Pantera’s Bitcoin Halving Prediction—Almost Too Good to Be True

Back in 2022, when Bitcoin was limping toward what would become its cycle low below $16,000, Pantera Capital made a call that seemed borderline absurd at the time. They projected Bitcoin would hit $117,482 by August 11, 2025. Fast forward to this month, and Bitcoin closed above $119,000 on that exact date.

It’s one of those rare moments where a price prediction lands with eerie precision. Pantera’s forecast wasn’t just a wild guess—it was rooted in Bitcoin’s halving cycle, the four-year rhythm where mining rewards get cut in half, tightening supply. Historically, that’s been followed by rallies, though each one has seen diminishing returns.

But here’s the thing: even Pantera probably didn’t expect to nail the date *and* price that closely.

The Halving Cycle Playbook

Bitcoin’s price movements have followed a rough script for years. After a halving, there’s a rally, then a peak, then a brutal correction, and finally a quiet accumulation phase before the next halving kicks off the cycle again. Analysts like Bob Loukas have mapped this out for years, and Loukas himself called the start of the current cycle in early 2023, just weeks after Bitcoin bottomed.

Pantera’s 2022 chart leaned hard into this pattern, accounting for the typical lag between halvings and price surges. At the time, skeptics rolled their eyes—Bitcoin was in freefall, and the idea of a six-figure price seemed laughable. Now, with Bitcoin hovering around $120,000, it’s hard to argue with the results.

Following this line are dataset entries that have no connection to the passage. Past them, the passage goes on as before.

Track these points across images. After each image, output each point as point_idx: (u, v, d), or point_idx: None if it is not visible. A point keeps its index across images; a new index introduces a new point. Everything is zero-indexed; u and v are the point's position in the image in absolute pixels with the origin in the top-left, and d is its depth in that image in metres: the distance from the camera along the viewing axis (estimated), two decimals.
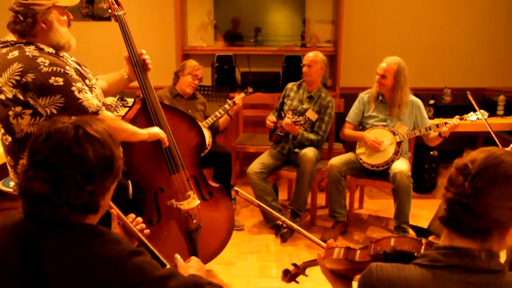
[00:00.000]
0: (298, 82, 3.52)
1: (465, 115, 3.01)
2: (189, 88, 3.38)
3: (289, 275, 1.62)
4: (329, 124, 3.37)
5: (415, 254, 1.08)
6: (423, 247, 1.11)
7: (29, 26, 1.70)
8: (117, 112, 3.48)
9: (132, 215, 1.44)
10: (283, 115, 3.32)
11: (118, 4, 2.14)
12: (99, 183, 1.06)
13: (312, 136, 3.32)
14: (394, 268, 1.04)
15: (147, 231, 1.44)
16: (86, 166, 1.03)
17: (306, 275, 1.62)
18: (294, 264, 1.62)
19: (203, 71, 3.45)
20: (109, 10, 2.14)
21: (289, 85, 3.55)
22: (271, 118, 3.41)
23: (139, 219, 1.45)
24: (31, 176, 1.02)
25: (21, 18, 1.69)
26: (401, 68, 3.08)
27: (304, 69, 3.35)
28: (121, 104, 3.65)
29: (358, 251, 1.24)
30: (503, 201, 0.98)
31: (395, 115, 3.15)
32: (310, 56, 3.36)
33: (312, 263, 1.53)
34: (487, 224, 0.99)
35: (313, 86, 3.40)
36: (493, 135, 2.85)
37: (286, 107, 3.45)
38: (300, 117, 3.12)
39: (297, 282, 1.64)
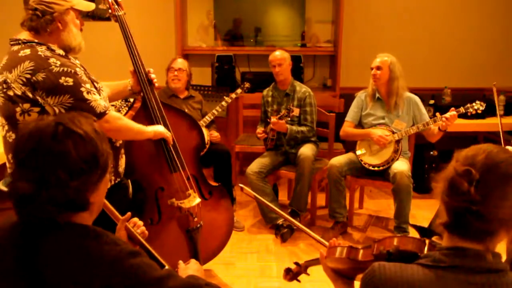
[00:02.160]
0: (270, 87, 3.53)
1: (461, 107, 2.98)
2: (172, 82, 3.39)
3: (291, 274, 1.62)
4: (313, 113, 3.39)
5: (419, 254, 1.08)
6: (426, 247, 1.11)
7: (46, 23, 1.75)
8: (121, 113, 3.48)
9: (134, 220, 1.45)
10: (269, 122, 3.33)
11: (118, 4, 2.15)
12: (84, 178, 1.04)
13: (302, 128, 3.34)
14: (397, 268, 1.03)
15: (146, 232, 1.45)
16: (68, 162, 1.01)
17: (308, 274, 1.62)
18: (296, 263, 1.62)
19: (203, 71, 3.45)
20: (109, 11, 2.14)
21: (264, 92, 3.56)
22: (259, 129, 3.43)
23: (140, 223, 1.46)
24: (17, 176, 1.02)
25: (40, 14, 1.74)
26: (394, 60, 3.13)
27: (276, 69, 3.35)
28: (125, 105, 3.65)
29: (361, 251, 1.24)
30: (509, 201, 0.98)
31: (392, 108, 3.15)
32: (277, 55, 3.37)
33: (314, 262, 1.52)
34: (495, 226, 1.00)
35: (286, 84, 3.42)
36: (501, 133, 2.80)
37: (269, 115, 3.46)
38: (283, 110, 3.15)
39: (298, 281, 1.64)
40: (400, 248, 1.12)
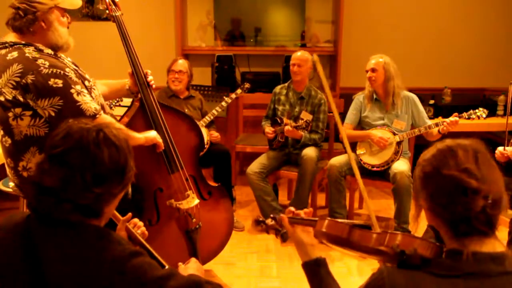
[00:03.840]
0: (286, 85, 3.50)
1: (464, 113, 3.00)
2: (173, 84, 3.39)
3: (264, 226, 1.61)
4: (325, 120, 3.39)
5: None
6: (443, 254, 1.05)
7: (28, 22, 1.70)
8: (112, 110, 3.47)
9: (134, 220, 1.45)
10: (279, 121, 3.31)
11: (115, 4, 2.14)
12: (107, 187, 1.07)
13: (314, 135, 3.34)
14: (408, 277, 0.99)
15: (146, 233, 1.46)
16: (99, 168, 1.05)
17: (280, 229, 1.61)
18: (272, 217, 1.60)
19: (203, 71, 3.44)
20: (107, 11, 2.14)
21: (277, 89, 3.52)
22: (268, 129, 3.40)
23: (141, 223, 1.47)
24: (45, 168, 1.05)
25: (22, 14, 1.70)
26: (388, 61, 3.12)
27: (295, 68, 3.31)
28: (114, 103, 3.64)
29: (374, 236, 1.15)
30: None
31: (390, 108, 3.14)
32: (299, 55, 3.32)
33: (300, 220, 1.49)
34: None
35: (302, 86, 3.39)
36: (506, 135, 2.78)
37: (279, 113, 3.44)
38: (300, 121, 3.12)
39: (268, 233, 1.63)
40: (418, 251, 1.04)
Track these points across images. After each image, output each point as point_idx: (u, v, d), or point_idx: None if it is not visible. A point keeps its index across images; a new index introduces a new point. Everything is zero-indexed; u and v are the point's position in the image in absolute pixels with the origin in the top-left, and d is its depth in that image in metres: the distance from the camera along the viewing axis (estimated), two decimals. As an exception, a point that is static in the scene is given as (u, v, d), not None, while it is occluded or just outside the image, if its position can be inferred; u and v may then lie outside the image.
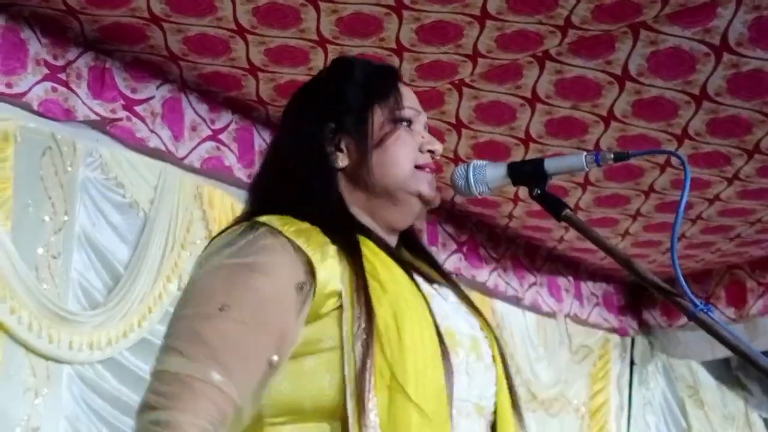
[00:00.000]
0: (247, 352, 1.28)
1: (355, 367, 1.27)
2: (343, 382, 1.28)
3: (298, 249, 1.33)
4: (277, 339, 1.30)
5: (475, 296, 4.61)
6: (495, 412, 1.43)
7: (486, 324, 1.50)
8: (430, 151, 1.52)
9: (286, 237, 1.34)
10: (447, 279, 1.55)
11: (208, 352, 1.27)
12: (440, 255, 4.40)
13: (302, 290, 1.32)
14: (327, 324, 1.32)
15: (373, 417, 1.26)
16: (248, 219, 1.41)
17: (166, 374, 1.28)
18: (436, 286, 1.49)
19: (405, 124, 1.51)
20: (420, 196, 1.50)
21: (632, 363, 5.56)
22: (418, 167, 1.50)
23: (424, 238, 4.26)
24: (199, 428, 1.23)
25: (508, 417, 1.44)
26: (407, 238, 1.57)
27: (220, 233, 1.43)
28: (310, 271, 1.32)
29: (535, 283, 4.91)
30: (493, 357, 1.45)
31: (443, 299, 1.46)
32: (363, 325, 1.29)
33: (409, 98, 1.55)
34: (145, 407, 1.26)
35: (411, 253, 1.57)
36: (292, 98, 1.61)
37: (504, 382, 1.45)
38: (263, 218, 1.39)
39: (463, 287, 1.59)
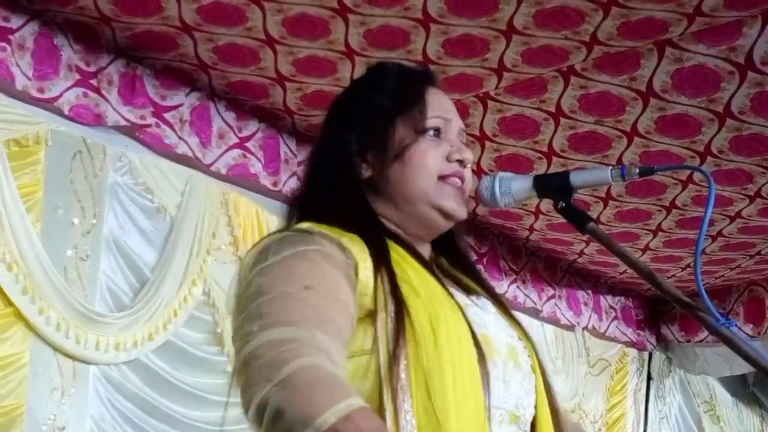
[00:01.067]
0: (338, 324, 1.27)
1: (391, 370, 1.26)
2: (380, 386, 1.27)
3: (344, 248, 1.33)
4: (351, 319, 1.30)
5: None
6: (534, 424, 1.42)
7: (525, 335, 1.48)
8: (459, 161, 1.47)
9: (333, 237, 1.34)
10: (486, 289, 1.53)
11: (307, 320, 1.23)
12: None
13: (353, 288, 1.31)
14: (360, 328, 1.31)
15: (410, 418, 1.25)
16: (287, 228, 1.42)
17: (270, 342, 1.20)
18: (473, 296, 1.48)
19: (431, 133, 1.46)
20: (441, 210, 1.47)
21: (649, 377, 5.56)
22: (442, 178, 1.46)
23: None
24: (326, 363, 1.19)
25: (548, 429, 1.43)
26: (447, 247, 1.54)
27: (262, 239, 1.40)
28: (355, 270, 1.32)
29: (554, 296, 4.92)
30: (532, 367, 1.44)
31: (480, 309, 1.45)
32: (397, 328, 1.29)
33: (438, 106, 1.49)
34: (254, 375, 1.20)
35: (451, 261, 1.55)
36: (329, 106, 1.58)
37: (544, 393, 1.43)
38: (305, 224, 1.39)
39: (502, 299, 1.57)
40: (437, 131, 1.47)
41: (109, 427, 3.08)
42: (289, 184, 3.67)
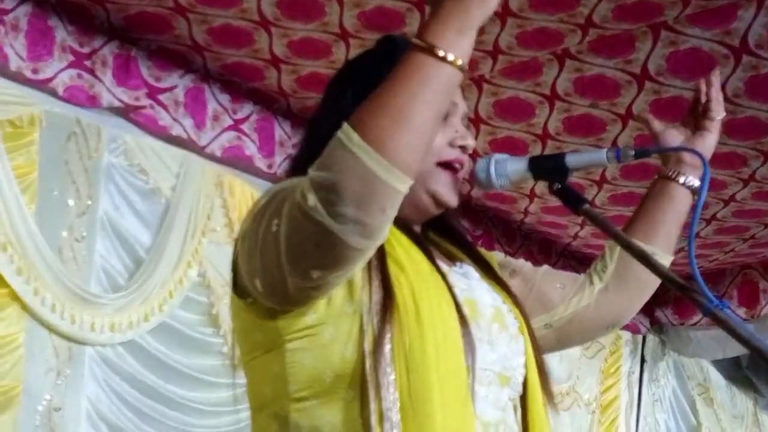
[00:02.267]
0: None
1: (374, 340, 1.28)
2: (363, 355, 1.28)
3: None
4: None
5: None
6: (525, 385, 1.43)
7: (512, 299, 1.49)
8: (462, 147, 1.48)
9: None
10: (473, 255, 1.54)
11: None
12: (455, 248, 4.43)
13: None
14: (343, 288, 1.32)
15: (392, 391, 1.26)
16: None
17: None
18: (458, 263, 1.49)
19: None
20: (434, 196, 1.47)
21: (643, 360, 5.59)
22: (441, 164, 1.46)
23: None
24: None
25: (537, 392, 1.44)
26: (437, 219, 1.54)
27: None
28: None
29: (548, 279, 4.93)
30: (520, 329, 1.44)
31: (463, 275, 1.46)
32: (381, 301, 1.30)
33: None
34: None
35: (439, 233, 1.56)
36: (338, 71, 1.56)
37: (533, 355, 1.44)
38: None
39: (493, 262, 1.57)
40: (444, 114, 1.40)
41: (105, 408, 3.09)
42: (284, 166, 3.67)
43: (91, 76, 3.12)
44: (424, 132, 1.22)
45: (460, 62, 1.23)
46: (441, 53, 1.23)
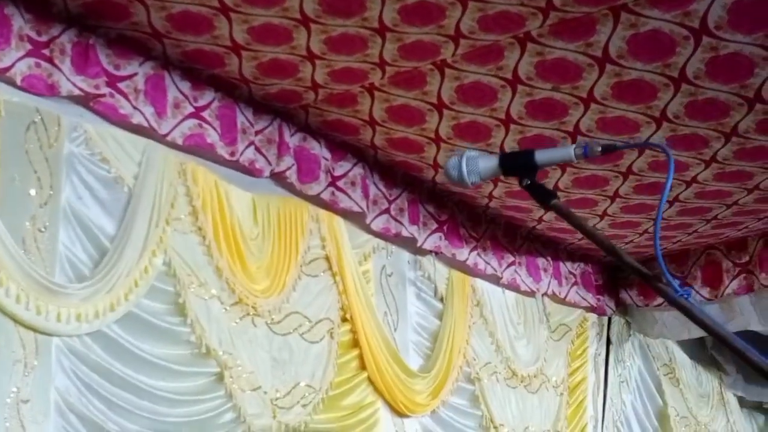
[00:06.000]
0: None
1: None
2: None
3: None
4: None
5: (457, 274, 4.67)
6: None
7: None
8: None
9: None
10: None
11: None
12: (421, 234, 4.44)
13: None
14: None
15: None
16: None
17: None
18: None
19: None
20: None
21: (609, 342, 5.64)
22: None
23: (405, 217, 4.32)
24: None
25: None
26: None
27: None
28: None
29: (514, 263, 4.96)
30: None
31: None
32: None
33: None
34: None
35: None
36: None
37: None
38: None
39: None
40: None
41: (74, 399, 3.07)
42: (246, 154, 3.66)
43: (50, 64, 3.09)
44: None
45: None
46: None
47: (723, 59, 3.29)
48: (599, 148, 1.54)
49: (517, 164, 1.57)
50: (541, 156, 1.56)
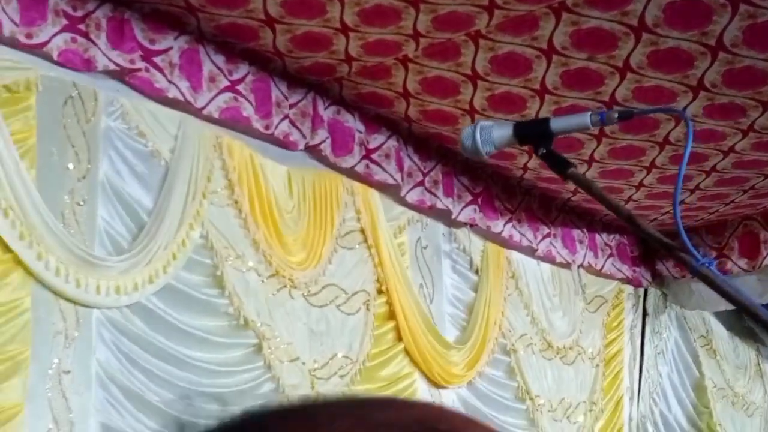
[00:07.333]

But What If This Time Really Is Different?

There’s always chatter about the halving cycle losing its relevance, and this time, the argument has some weight. Bitcoin isn’t the niche asset it once was. Spot Bitcoin ETFs, which launched earlier this year, have sucked up over 7% of Bitcoin’s total supply. Corporations and public companies hold another huge chunk.

Jason Williams, an investor and author, thinks this changes everything. He’s argued that with so much Bitcoin locked up in ETFs and corporate treasuries, the old four-year cycle might be broken. Pierre Rochard, another well-known Bitcoin advocate, has pointed out that with 95% of Bitcoin already mined, new supply isn’t the driving force it once was. Demand, he says, now comes from ETFs, retail buyers, and companies hoarding Bitcoin like digital gold.

Still, it’s hard to ignore how often the halving cycle has played out as expected. Even with institutional money flooding in, Bitcoin’s price action has, so far, stuck to the script. Maybe the rules haven’t changed—just the players.

Either way, Pantera’s 2022 call will go down as one of the luckiest (or smartest) predictions in crypto history. The question now is whether the next cycle will follow the same playbook—or if the game has finally changed.